[EXERCISE] Only the lines from the one containing "DPP Sustainability Tool" through the last line of the listing are to be given again, exactly as they appear.
------------
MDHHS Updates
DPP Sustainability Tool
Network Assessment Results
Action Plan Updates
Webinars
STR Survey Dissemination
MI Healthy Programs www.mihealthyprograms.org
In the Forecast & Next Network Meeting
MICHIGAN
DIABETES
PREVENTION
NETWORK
------------
[RESPONSE TO THE TASK]
DPP Sustainability Tool
Network Assessment Results
Action Plan Updates
Webinars
STR Survey Dissemination
MI Healthy Programs www.mihealthyprograms.org
In the Forecast & Next Network Meeting
MICHIGAN
DIABETES
PREVENTION
NETWORK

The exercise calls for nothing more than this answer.